Money wasn’t the only promise tied to New Start. The building of a modern Chemical and Metallurgy Research Replacement facility for handling plutonium was so critical to senators that it was specifically included in the Treaty Resolution of Ratification and in the president’s message to the Senate upon entry of the treaty into force. Yet that facility, so essential for modernization, has been delayed at least five years—tantamount, some say, to killing it.
The president cannot be unaware of the implications of such delays. Mr. Obama’s own Nuclear Posture Review confirmed that the U.S. cannot reduce warheads under New Start (or beyond) without completing the infrastructure and the rest of the nuclear modernization program.
The president also risks confrontation with the Senate if he follows through on a reported plan to seek further reductions with Russia by executive agreement rather than another treaty.

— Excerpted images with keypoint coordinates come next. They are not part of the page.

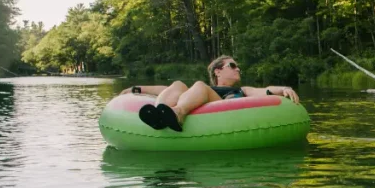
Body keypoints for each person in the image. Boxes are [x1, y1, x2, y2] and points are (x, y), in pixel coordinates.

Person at [124, 55, 301, 131]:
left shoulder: (241, 90)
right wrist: (136, 89)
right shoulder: (195, 91)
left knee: (200, 86)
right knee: (178, 84)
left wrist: (285, 89)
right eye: (232, 66)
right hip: (193, 99)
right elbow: (164, 89)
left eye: (237, 66)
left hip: (222, 109)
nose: (237, 69)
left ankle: (177, 113)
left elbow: (265, 90)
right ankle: (160, 116)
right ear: (218, 71)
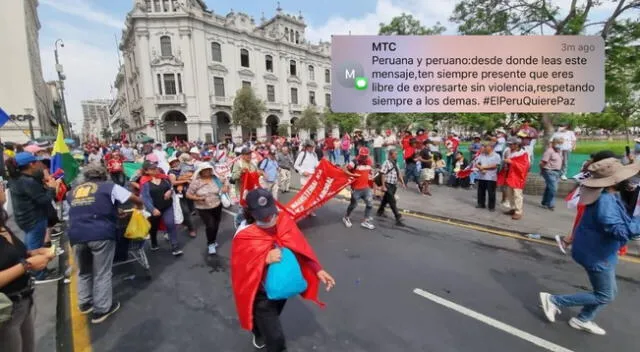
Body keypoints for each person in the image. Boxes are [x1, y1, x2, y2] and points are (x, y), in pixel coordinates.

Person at [539, 158, 640, 336]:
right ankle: (555, 301)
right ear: (614, 181)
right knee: (605, 295)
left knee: (608, 291)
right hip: (597, 255)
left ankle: (583, 319)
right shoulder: (606, 202)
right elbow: (621, 232)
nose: (629, 180)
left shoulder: (607, 196)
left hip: (598, 250)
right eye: (625, 177)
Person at [230, 189, 335, 351]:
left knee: (272, 318)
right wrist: (264, 259)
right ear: (251, 214)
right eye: (262, 215)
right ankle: (260, 332)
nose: (268, 218)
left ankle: (260, 329)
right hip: (261, 295)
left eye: (270, 213)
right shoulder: (245, 235)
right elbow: (240, 267)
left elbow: (300, 247)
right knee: (276, 339)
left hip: (281, 289)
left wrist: (318, 269)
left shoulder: (284, 221)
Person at [67, 165, 143, 324]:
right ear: (104, 176)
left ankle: (85, 302)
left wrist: (114, 211)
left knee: (84, 270)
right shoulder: (109, 186)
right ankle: (101, 309)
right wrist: (140, 206)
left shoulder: (73, 191)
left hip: (76, 234)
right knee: (102, 272)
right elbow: (133, 198)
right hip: (100, 233)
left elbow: (86, 208)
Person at [0, 178, 57, 352]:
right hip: (5, 311)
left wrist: (32, 253)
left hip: (23, 303)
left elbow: (9, 256)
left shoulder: (3, 225)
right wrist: (27, 264)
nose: (2, 186)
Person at [8, 152, 62, 283]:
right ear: (31, 164)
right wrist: (52, 188)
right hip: (34, 219)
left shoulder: (17, 179)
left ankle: (37, 270)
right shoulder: (27, 181)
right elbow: (44, 200)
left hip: (25, 219)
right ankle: (39, 274)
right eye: (37, 162)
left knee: (30, 245)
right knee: (35, 247)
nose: (40, 164)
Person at [140, 161, 183, 256]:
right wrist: (153, 209)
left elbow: (171, 187)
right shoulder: (144, 182)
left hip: (167, 206)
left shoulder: (164, 177)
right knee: (153, 227)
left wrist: (170, 191)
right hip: (154, 209)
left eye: (156, 167)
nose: (156, 170)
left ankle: (175, 246)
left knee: (170, 224)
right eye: (153, 169)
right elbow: (145, 198)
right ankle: (154, 241)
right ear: (146, 171)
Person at [186, 164, 229, 255]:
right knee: (210, 225)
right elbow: (188, 194)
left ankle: (212, 240)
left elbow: (225, 181)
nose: (207, 172)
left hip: (217, 205)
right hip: (203, 207)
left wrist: (225, 187)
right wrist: (198, 199)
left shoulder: (216, 178)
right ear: (200, 171)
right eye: (205, 170)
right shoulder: (196, 182)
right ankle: (210, 244)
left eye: (209, 170)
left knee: (216, 224)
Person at [342, 147, 376, 230]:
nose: (363, 157)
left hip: (366, 187)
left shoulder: (369, 162)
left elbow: (370, 174)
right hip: (356, 188)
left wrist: (373, 187)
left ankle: (366, 221)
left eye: (365, 156)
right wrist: (353, 175)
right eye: (362, 156)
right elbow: (344, 169)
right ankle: (346, 217)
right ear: (359, 155)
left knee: (370, 204)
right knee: (353, 205)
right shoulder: (354, 162)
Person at [501, 137, 530, 220]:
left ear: (516, 145)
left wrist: (512, 162)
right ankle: (512, 208)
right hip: (510, 175)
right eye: (509, 144)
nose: (509, 146)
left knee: (517, 194)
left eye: (511, 144)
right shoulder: (508, 151)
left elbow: (525, 166)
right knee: (509, 193)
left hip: (518, 176)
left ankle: (518, 211)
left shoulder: (523, 153)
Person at [167, 157, 196, 238]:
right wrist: (185, 180)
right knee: (186, 211)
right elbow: (173, 182)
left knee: (191, 209)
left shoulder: (183, 168)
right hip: (179, 194)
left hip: (188, 191)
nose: (175, 163)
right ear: (171, 164)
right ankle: (191, 229)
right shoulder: (171, 172)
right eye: (173, 162)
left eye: (176, 161)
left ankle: (185, 222)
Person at [376, 150, 405, 226]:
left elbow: (398, 173)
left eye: (396, 154)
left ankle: (380, 211)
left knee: (386, 199)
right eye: (395, 154)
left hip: (393, 185)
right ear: (390, 155)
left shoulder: (396, 163)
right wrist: (383, 186)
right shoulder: (386, 162)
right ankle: (397, 216)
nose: (397, 155)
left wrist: (402, 182)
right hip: (387, 184)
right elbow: (383, 174)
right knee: (392, 201)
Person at [294, 141, 320, 217]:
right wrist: (302, 172)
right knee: (304, 195)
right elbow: (296, 165)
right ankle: (302, 210)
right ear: (307, 147)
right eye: (311, 147)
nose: (313, 148)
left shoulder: (314, 155)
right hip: (305, 178)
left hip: (313, 177)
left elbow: (317, 165)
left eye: (313, 147)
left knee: (312, 196)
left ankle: (310, 210)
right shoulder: (302, 154)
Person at [474, 143, 501, 212]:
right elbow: (476, 163)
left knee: (491, 192)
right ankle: (481, 203)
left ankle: (491, 207)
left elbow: (496, 165)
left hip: (491, 177)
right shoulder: (482, 155)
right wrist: (481, 168)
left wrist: (485, 167)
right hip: (482, 176)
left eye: (486, 146)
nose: (485, 148)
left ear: (491, 147)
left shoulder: (496, 156)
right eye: (484, 146)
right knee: (480, 191)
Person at [540, 137, 564, 211]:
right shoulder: (549, 151)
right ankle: (550, 204)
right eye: (558, 143)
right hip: (549, 171)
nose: (559, 145)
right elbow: (542, 163)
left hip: (557, 172)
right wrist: (542, 170)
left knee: (549, 187)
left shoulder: (559, 151)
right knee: (554, 188)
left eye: (561, 143)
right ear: (553, 143)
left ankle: (544, 202)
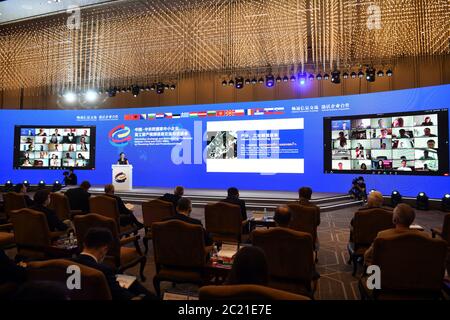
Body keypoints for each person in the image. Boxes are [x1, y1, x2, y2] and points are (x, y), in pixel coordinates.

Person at [72, 228, 155, 300]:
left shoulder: (65, 263)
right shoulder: (105, 271)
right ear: (104, 249)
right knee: (132, 283)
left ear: (84, 244)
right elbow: (123, 296)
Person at [364, 203, 428, 265]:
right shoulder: (424, 236)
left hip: (387, 273)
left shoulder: (382, 235)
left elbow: (367, 255)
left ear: (394, 219)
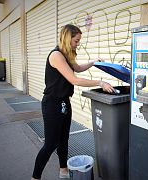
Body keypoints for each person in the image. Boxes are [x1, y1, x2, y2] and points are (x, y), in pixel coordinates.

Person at [31, 24, 115, 180]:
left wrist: (93, 62)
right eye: (76, 41)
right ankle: (35, 177)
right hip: (52, 104)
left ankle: (63, 171)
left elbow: (77, 68)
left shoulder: (67, 55)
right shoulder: (56, 55)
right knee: (50, 144)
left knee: (64, 140)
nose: (78, 44)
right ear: (68, 38)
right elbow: (74, 79)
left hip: (64, 102)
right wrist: (100, 82)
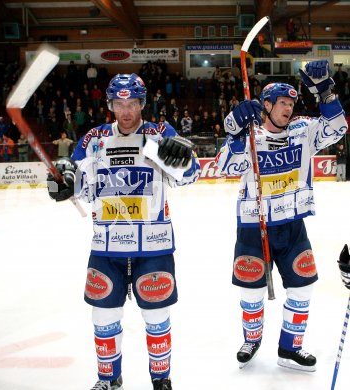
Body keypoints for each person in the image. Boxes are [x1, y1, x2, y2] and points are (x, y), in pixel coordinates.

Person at [47, 73, 200, 390]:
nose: (126, 111)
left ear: (141, 103)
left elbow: (190, 175)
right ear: (110, 105)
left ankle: (161, 379)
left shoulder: (159, 133)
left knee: (156, 317)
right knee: (103, 319)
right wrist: (62, 183)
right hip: (106, 249)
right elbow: (77, 183)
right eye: (119, 104)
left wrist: (182, 160)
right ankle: (108, 379)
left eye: (132, 104)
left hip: (154, 248)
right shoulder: (95, 139)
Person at [215, 60, 348, 372]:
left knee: (303, 287)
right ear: (267, 105)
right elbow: (224, 166)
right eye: (283, 103)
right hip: (253, 226)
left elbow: (339, 126)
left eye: (291, 103)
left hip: (292, 226)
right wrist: (234, 131)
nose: (288, 108)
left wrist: (326, 92)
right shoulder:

He has already soured relations with some senators who supported New Start on the basis of his now broken budget commitment.
We have come a long way since President Reagan launched SDI. Thirty years ago, we had a very robust nuclear deterrent to make up for the lack of missile defense. President Obama’s antipathy to both missile defense and our nuclear deterrent risks leaving the U.S. and its allies vulnerable not just to attack, but also to nuclear blackmail and proliferation. How much will it cost in the future to make up for the folly of today?
Mr. Kyl, until this year a Republican senator from Arizona, is now a senior adviser to the law firm of Covington & Burling in Washington, D.C.